INPUT RECORDS: Begin

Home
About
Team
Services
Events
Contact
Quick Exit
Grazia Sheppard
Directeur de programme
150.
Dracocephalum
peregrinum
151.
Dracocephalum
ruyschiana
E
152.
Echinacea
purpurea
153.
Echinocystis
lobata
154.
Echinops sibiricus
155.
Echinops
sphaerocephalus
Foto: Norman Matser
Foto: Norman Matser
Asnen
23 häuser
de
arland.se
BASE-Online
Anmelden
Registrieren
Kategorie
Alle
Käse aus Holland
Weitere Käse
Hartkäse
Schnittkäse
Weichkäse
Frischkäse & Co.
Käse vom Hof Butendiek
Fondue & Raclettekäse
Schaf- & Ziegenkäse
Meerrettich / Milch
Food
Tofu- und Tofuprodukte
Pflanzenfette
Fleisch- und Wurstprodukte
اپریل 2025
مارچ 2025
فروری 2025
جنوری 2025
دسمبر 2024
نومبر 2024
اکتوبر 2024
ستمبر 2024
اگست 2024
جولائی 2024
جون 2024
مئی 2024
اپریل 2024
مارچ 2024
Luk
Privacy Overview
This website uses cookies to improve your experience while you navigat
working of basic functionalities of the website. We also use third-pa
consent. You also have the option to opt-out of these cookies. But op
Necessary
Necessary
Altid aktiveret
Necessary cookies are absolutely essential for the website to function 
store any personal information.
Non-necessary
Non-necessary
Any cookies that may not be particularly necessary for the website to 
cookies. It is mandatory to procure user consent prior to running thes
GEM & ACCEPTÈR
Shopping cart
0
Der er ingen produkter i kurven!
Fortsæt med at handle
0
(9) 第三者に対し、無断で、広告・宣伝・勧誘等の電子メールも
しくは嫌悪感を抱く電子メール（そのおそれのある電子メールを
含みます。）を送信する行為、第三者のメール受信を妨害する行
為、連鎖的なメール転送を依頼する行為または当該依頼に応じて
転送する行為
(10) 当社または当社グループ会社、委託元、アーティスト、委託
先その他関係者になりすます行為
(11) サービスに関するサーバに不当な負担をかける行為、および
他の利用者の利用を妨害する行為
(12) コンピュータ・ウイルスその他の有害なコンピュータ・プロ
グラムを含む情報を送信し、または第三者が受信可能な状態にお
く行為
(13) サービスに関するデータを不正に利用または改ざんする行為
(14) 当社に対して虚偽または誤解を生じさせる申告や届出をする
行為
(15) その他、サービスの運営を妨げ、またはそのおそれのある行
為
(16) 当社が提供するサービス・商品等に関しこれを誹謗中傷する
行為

INPUT RECORDS: End

## WRITTEN TASK
Output the records once more, exactly as they stand.

## REPLY TO THE TASK
Home
About
Team
Services
Events
Contact
Quick Exit
Grazia Sheppard
Directeur de programme
150.
Dracocephalum
peregrinum
151.
Dracocephalum
ruyschiana
E
152.
Echinacea
purpurea
153.
Echinocystis
lobata
154.
Echinops sibiricus
155.
Echinops
sphaerocephalus
Foto: Norman Matser
Foto: Norman Matser
Asnen
23 häuser
de
arland.se
BASE-Online
Anmelden
Registrieren
Kategorie
Alle
Käse aus Holland
Weitere Käse
Hartkäse
Schnittkäse
Weichkäse
Frischkäse & Co.
Käse vom Hof Butendiek
Fondue & Raclettekäse
Schaf- & Ziegenkäse
Meerrettich / Milch
Food
Tofu- und Tofuprodukte
Pflanzenfette
Fleisch- und Wurstprodukte
اپریل 2025
مارچ 2025
فروری 2025
جنوری 2025
دسمبر 2024
نومبر 2024
اکتوبر 2024
ستمبر 2024
اگست 2024
جولائی 2024
جون 2024
مئی 2024
اپریل 2024
مارچ 2024
Luk
Privacy Overview
This website uses cookies to improve your experience while you navigat
working of basic functionalities of the website. We also use third-pa
consent. You also have the option to opt-out of these cookies. But op
Necessary
Necessary
Altid aktiveret
Necessary cookies are absolutely essential for the website to function 
store any personal information.
Non-necessary
Non-necessary
Any cookies that may not be particularly necessary for the website to 
cookies. It is mandatory to procure user consent prior to running thes
GEM & ACCEPTÈR
Shopping cart
0
Der er ingen produkter i kurven!
Fortsæt med at handle
0
(9) 第三者に対し、無断で、広告・宣伝・勧誘等の電子メールも
しくは嫌悪感を抱く電子メール（そのおそれのある電子メールを
含みます。）を送信する行為、第三者のメール受信を妨害する行
為、連鎖的なメール転送を依頼する行為または当該依頼に応じて
転送する行為
(10) 当社または当社グループ会社、委託元、アーティスト、委託
先その他関係者になりすます行為
(11) サービスに関するサーバに不当な負担をかける行為、および
他の利用者の利用を妨害する行為
(12) コンピュータ・ウイルスその他の有害なコンピュータ・プロ
グラムを含む情報を送信し、または第三者が受信可能な状態にお
く行為
(13) サービスに関するデータを不正に利用または改ざんする行為
(14) 当社に対して虚偽または誤解を生じさせる申告や届出をする
行為
(15) その他、サービスの運営を妨げ、またはそのおそれのある行
為
(16) 当社が提供するサービス・商品等に関しこれを誹謗中傷する
行為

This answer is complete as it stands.